The defendant received proper credit for the overcharge in this case, and this was all that he could reasonably demand. Withers v. Moore, supra.
It would be contrary to reason and a reproach to the administration of justice if for so slight a breach, if substantial breach it was, we should hold the defendant to be altogether discharged from further performance of this contract.
The parties may by their language make a term have the force and effect of a condition precedent, but there is no such expression in this contract.
The determination of the other question, as to the deduction from the damages of the amount of the freight for carriage from Statesville to Goldsboro, it seems to us, must also and equally be against the defendant. It is perfectly evident what the parties meant by the stipulation as to freight, which was to be deducted from the invoices of actual shipments. “The price of flour was based on delivered shipments, including freight, the price per barrel. . . . Flour is all sold delivered; the seller pays the freight and it is deducted from the invoice,” said plaintiff’s witness.

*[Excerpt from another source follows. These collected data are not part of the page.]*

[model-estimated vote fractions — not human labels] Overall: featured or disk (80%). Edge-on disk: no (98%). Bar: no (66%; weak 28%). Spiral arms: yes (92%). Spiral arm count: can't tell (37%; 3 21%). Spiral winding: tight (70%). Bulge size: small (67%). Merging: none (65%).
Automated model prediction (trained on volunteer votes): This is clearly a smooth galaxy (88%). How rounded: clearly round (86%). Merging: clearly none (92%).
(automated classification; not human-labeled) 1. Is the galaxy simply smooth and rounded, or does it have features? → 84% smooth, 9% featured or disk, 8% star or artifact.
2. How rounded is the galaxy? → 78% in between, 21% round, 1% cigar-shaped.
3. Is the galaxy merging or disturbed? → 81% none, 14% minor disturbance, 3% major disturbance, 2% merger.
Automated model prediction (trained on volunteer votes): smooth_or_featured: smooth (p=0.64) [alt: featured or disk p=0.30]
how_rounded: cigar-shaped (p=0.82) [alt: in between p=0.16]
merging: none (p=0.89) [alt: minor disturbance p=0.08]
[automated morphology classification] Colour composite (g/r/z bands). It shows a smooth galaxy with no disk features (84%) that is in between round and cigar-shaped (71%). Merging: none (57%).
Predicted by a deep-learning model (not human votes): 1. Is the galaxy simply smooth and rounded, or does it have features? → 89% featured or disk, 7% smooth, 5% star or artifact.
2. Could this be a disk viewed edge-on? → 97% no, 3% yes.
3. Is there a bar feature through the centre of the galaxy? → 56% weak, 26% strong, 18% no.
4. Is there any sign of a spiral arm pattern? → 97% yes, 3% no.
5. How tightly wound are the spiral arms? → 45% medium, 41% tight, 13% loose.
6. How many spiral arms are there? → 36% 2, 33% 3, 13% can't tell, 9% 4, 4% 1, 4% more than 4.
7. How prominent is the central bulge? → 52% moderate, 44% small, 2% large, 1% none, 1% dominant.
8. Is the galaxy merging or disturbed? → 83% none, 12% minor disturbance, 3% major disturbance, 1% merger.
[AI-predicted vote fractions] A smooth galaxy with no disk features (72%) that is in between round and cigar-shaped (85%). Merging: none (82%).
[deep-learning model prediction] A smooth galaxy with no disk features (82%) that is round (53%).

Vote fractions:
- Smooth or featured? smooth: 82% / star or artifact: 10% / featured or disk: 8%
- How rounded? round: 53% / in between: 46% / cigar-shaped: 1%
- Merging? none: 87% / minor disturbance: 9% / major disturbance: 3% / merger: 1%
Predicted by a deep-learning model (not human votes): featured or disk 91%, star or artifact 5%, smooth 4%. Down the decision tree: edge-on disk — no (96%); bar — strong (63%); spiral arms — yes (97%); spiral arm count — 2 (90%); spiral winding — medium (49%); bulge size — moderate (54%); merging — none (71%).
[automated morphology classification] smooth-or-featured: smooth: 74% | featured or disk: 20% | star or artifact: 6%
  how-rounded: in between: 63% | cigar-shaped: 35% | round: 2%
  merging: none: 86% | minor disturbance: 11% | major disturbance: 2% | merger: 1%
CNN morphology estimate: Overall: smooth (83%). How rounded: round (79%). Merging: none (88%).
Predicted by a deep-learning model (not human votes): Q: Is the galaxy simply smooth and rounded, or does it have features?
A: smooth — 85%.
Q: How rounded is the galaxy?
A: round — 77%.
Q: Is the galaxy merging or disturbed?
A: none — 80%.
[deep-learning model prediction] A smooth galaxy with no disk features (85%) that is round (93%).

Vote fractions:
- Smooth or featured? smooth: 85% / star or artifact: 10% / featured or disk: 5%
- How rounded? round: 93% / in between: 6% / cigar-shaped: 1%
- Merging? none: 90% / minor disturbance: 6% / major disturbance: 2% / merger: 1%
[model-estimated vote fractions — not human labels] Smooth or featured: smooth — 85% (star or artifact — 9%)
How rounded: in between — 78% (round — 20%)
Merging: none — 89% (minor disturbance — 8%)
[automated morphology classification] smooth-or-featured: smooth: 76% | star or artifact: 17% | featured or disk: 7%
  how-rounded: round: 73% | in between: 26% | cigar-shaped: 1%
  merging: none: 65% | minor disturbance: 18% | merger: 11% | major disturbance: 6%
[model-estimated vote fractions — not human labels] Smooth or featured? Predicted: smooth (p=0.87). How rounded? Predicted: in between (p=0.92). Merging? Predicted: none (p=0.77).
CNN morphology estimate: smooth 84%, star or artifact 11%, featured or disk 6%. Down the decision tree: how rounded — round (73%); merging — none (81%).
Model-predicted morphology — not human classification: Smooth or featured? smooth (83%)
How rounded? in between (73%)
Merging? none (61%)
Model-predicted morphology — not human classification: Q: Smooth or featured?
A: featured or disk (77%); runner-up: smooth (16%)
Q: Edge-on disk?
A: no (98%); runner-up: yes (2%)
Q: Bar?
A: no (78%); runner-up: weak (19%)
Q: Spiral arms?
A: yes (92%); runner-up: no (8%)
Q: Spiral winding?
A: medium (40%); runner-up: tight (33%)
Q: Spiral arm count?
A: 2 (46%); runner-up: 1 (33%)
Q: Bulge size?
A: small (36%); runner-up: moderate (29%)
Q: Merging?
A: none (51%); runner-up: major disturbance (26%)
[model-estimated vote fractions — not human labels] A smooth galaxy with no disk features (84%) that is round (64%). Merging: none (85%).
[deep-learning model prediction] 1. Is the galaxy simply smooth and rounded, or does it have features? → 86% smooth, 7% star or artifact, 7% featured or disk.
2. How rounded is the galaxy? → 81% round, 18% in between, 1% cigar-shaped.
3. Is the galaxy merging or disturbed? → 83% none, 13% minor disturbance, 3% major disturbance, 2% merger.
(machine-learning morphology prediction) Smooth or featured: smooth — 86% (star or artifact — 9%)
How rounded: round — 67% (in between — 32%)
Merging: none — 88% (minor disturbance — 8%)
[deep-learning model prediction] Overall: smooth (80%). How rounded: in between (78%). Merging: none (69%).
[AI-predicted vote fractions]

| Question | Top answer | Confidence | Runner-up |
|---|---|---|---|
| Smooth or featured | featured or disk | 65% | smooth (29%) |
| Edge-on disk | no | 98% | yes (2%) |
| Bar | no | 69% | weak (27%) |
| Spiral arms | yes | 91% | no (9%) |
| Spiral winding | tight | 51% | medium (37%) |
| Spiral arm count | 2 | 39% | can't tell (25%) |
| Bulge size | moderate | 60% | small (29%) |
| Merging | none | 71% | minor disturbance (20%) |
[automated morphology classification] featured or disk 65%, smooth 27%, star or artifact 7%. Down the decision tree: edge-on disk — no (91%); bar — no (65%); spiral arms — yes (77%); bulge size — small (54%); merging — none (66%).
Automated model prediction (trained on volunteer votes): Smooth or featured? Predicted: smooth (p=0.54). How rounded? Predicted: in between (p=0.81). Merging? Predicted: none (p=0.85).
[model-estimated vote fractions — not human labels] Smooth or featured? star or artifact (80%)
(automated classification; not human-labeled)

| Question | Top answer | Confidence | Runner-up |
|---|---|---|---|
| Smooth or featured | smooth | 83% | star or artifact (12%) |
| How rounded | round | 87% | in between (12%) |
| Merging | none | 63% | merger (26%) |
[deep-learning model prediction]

The defendant’s testimony does not contradict this statement, but rather tends to corroborate it. B. C. Thaxton said that “On the invoice sent they deducted the freight; they drew for the amount of the invoice, less the freight.” This meant nothing more or less than that when a shipment was made and the goods were actually transported, where there would be freight charged, the plaintiff should pay the freight to Goldsboro, and the amount should be taken from the total of the invoice. There would be no freight where there was no shipment, and, of course, no invoice to be deducted from. The reason plaintiff allowed this credit on the amount of the invoice was because it had already paid the freight through Statesville to Goldsboro, and the railroad company would refund to plaintiff the amount so paid for defendant under the “milling-in-transit” arrangement, which is well understood, and is fully explained in the evidence. Any other construction of the contract would plainly contravene the real intention of the parties, and might result in a sale of the flour below the market price.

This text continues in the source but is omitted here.